第20話 メロディの告白

 アンジェラとコンラッドは先ほど教えてもらった店で、小麦粉と塩、少量の油や保存がきく野菜類と葉野菜を少々を購入することが出来た。思った以上に品質が良く、確かにいい店だった。

 残ったお金で衣料品も少し買う。メロディ用の動きやすい服だ。

 帰り道で気を付けてみれば、香味野菜代わりの野草や甘みのある果実も見つけることが出来た。

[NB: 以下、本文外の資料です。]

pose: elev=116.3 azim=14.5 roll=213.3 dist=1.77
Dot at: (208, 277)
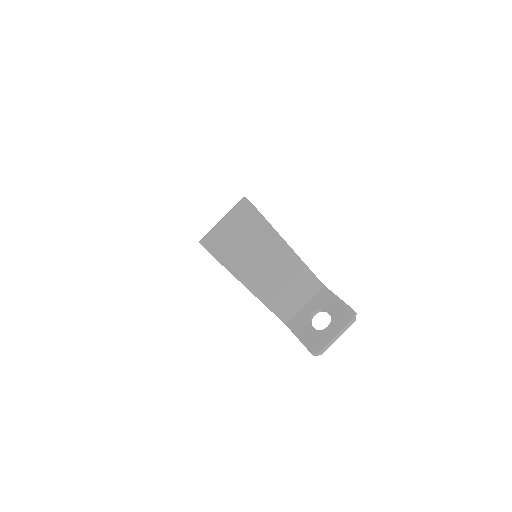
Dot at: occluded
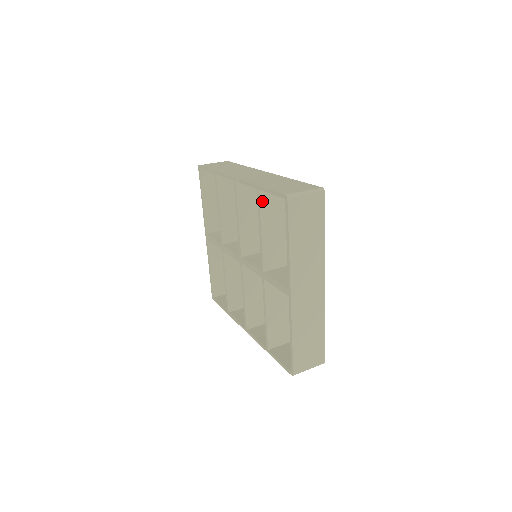
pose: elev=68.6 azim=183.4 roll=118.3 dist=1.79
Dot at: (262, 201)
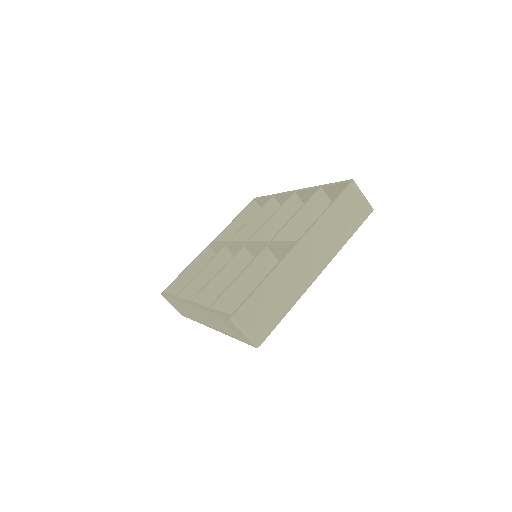
Dot at: (316, 196)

(こういう点では、先人の知恵ならぬ前世の記憶万歳ね)


「貴女はどこの世界でも、まるで現地の人のように馴染むことが出来るのですね」

 ずっと無言だったコンラッドが、感情の読めない声でそんなことを呟く。

「長く生きてますから」

 そう言ってみれば何か問いかけるように片眉を上げられるけど、アンジェラにはそれ以上話すことが出来ない。知っているのはごく限られた人たちだけだ。帰ったらエドガーを呼ばなくては。



 館に戻ると、メロディとエドガーは随分打ち解けているようだった。

 金髪で目元を変えたコンラッドにメロディは目を丸くした後、「パパ、カッコいいわ」と笑い転げ、エドガーは今度こそはっきり「暁の狼!」と呼んだ。

 なるほど、彼はこの顔のことを知っていたらしい。

(確か初対面の時も「あかつ……」とか言いかけていたわね)

 アンジェラは複雑な思いでため息を隠しつつ、食材をもってキッチンへと向かった。あそこでコンラッドが遮らなければ、驚きこそすれ心の準備もできただろうに。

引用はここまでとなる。